| Task to carry out |
Continue the profile of Diamond Cunningham's path into public health from the point where it stops.

| Page extract |
- - -

Diamond Cunningham describes her undergraduate experience at the University of South Florida as trial and error. She knew what she wanted to do, but she wasn’t sure how to get there. She’s always been interested in biology and the sciences, but she was also interested in the intersection between science and policy. Cunningham decided to double major in biology and political science but didn’t yet see a connection. During office hours with one of her professors, she finally understood how her two interests would fit together: the field of public health.
Cunningham spent her remaining time at USF learning more about the field and developing her professional networks. She thought about graduate school but decided to take a gap year. “My professors and family members really discouraged me from doing this. They were concerned that the break would deter me from ever going back, but I knew it was the best decision for me especially since I was not financially prepared to start another academic program,” said Cunningham. She spent the year working full time at a nonprofit clinic and part time as a pharmacy tech. She wanted to remain in health and have an opportunity to work directly with people.

- - -

| Data extract |
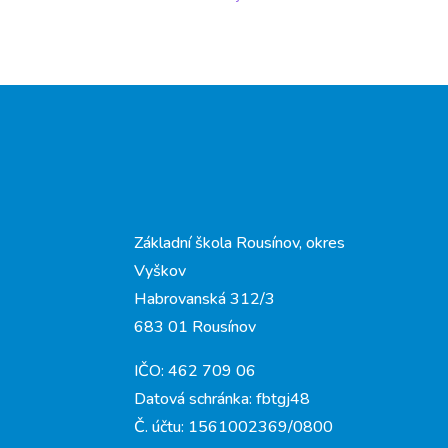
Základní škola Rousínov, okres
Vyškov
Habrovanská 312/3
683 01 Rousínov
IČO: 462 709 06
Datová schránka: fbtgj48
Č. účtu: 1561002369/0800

- - -

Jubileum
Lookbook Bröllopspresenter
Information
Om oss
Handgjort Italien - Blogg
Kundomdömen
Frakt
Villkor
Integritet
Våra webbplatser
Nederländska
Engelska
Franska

- - -

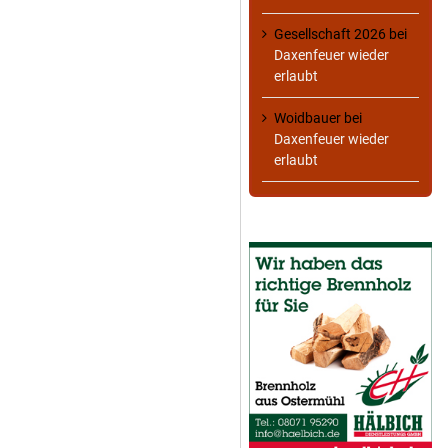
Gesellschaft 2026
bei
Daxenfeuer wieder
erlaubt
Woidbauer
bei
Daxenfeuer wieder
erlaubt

- - -

| Final answer |
In addition to working two jobs, Cunningham spent time applying to master’s of public health programs. The Rutgers School of Public health was the best fit primarily because of their Urban Public Health concentration. Cunningham wanted to understand overall health status and disparities in urban populations and how diverse urban factors and environments influence health status. “I chose to go to grad school for a lot of different reasons. Working at the nonprofit clinic during my gap year, I shadowed and learned from coworkers who had a lot more experience and could efficiently execute interventions for the populations we worked with. I realized that in order to make a real contribution to the field, I needed more experience, training, and credentials. I wanted to learn more and ensure I had a strong foundation, so that I could be a better resource for the communities I planned to serve” she said.
Cunningham says her master’s program really pushed her further into the field and gave her the professional support and mentorship she needed to grow. Her academic advisor, Dr. Devin English, remains one of the biggest role models. She says English helped her manage the competing priorities of graduate school and that meeting with him regularly helped her feel more comfortable and confident.
Cunningham urges prospective graduate students to do what works for them, not anyone else. She believes it’s important that students sit down and be realistic about their goals and expectations and to be open to possibilities. She also says it’s important to be visible, “go to those office hours and professional development opportunities, read the department and college newsletters for scholarship announcements, stay involved.”
Diamond is in her last few days of her CGS summer internship and will begin her doctoral program in public health this fall at Tulane University, and she’s excited for the opportunity to work in Dr. David Chae’s Society, Health, and Racial Equity (SHARE) lab studying social equity and epidemiology. When asked whether she still thinks the break between undergraduate and graduate school was the right decision, Cunningham said, “The gap year changed my life. I would not be where I am now if it had not been for the experiences I had working during that time. It was absolutely the right decision.”